Is there any reason why this would happen I have checked Certs on the tokens and all of them have the correct certs but only some have the issue of untrusted VPN server certification.
Thank you,
Joel
Solved! Go to Solution.
06-24-2017 04:39 AM
"Windows does not have enough information to verify this cert" usually means your server certificate is not issued by a trusted CA. You would need to check what certificate is being received by client during SSL handshake with the ASA. The easiest way to do this is through a browser session to the VPN url. You can also capture the ssl handshake using Wireshark and see this if you want.
06-22-2017 11:07 AM
Is it possible that there is another device in between presenting another SSL cert? I have seen it happen when clients connect via Hotel wifi. According to your screenshot, it seems to be receiving a cert that
1) had the "issued to" wrong name
2) was issued by an untrusted ca
3) did not have the right Key usage attribute
Chances of all 3 conditions failing seem odd. I would suggest them trying to access the url via a browser and see which certificate they receive back (IE red lock sign near the URL). That will give you an idea of what could be different for these users.
Hope this helps.
06-22-2017 12:07 PM
I get the red shield, on other users.
It also says that the cert could not be found on the local machine.
Is it that the cert is not being pulled from the token?
06-22-2017 12:57 PM
The red shield and the error pasted above is seen when the ASA server certificate validation fails. The certs from the tokens, if I understand correctly, are mean for client certificate validation. There are 2 separate steps, with client cert validation taking place after server certificate (ASA) is validated by the client. I do not think they are related.

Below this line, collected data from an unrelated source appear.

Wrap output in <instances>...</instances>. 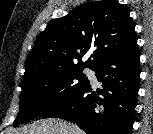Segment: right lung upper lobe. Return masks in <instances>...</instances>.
<instances>
[{"label": "right lung upper lobe", "instance_id": "right-lung-upper-lobe-1", "mask_svg": "<svg viewBox=\"0 0 153 134\" xmlns=\"http://www.w3.org/2000/svg\"><path fill=\"white\" fill-rule=\"evenodd\" d=\"M136 43L134 25L124 5L117 0L85 3L48 23L27 56L23 80L61 67L93 69L105 58ZM94 47L95 52L82 62V57Z\"/></svg>", "mask_w": 153, "mask_h": 134}]
</instances>
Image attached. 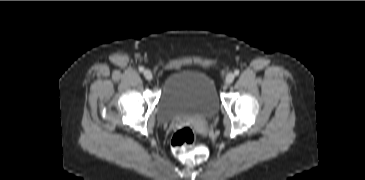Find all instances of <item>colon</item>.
<instances>
[{"instance_id": "obj_1", "label": "colon", "mask_w": 365, "mask_h": 180, "mask_svg": "<svg viewBox=\"0 0 365 180\" xmlns=\"http://www.w3.org/2000/svg\"><path fill=\"white\" fill-rule=\"evenodd\" d=\"M196 135L192 128L178 129L171 140V147L179 160L188 165H196L205 161L208 150L203 146H196Z\"/></svg>"}]
</instances>
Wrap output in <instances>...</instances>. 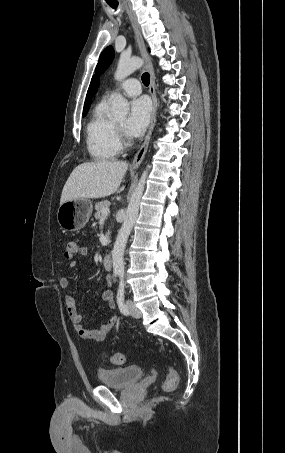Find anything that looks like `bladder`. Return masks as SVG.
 I'll use <instances>...</instances> for the list:
<instances>
[{
  "label": "bladder",
  "instance_id": "31cf9c89",
  "mask_svg": "<svg viewBox=\"0 0 285 453\" xmlns=\"http://www.w3.org/2000/svg\"><path fill=\"white\" fill-rule=\"evenodd\" d=\"M144 374V369L138 365L97 370L98 381L104 386L113 388H128L138 382Z\"/></svg>",
  "mask_w": 285,
  "mask_h": 453
}]
</instances>
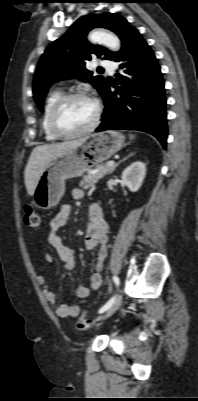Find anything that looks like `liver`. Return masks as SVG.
Masks as SVG:
<instances>
[{
    "mask_svg": "<svg viewBox=\"0 0 198 401\" xmlns=\"http://www.w3.org/2000/svg\"><path fill=\"white\" fill-rule=\"evenodd\" d=\"M83 139L40 145L32 150L24 171L25 185L30 196L34 195L38 180L47 164L69 148L80 144Z\"/></svg>",
    "mask_w": 198,
    "mask_h": 401,
    "instance_id": "1",
    "label": "liver"
}]
</instances>
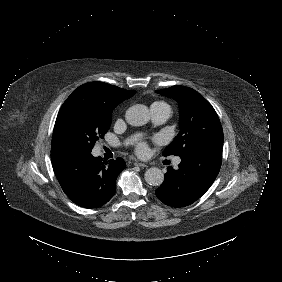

If you click on the red shield, can you see what certificate details show up? Does it show the subject name of your ASA?
06-23-2017 06:33 AM
So yesterday I dug deep into this and it is a windows issue not pulling the Certs correctly off of the token. I thought it was a token to user issue before but on certain client devices it gives you the error of: "Windows does not have enough information to verify this cert"
I appreciate the leads that you gave me. When I check the SSL it gave me that error and when I dug deeper into certmgr.msc it gave me the above error message.
06-24-2017 04:39 AM
"Windows does not have enough information to verify this cert" usually means your server certificate is not issued by a trusted CA. You would need to check what certificate is being received by client during SSL handshake with the ASA. The easiest way to do this is through a browser session to the VPN url. You can also capture the ssl handshake using Wireshark and see this if you want.
Discover and save your favorite ideas. Come back to expert answers, step-by-step guides, recent topics, and more.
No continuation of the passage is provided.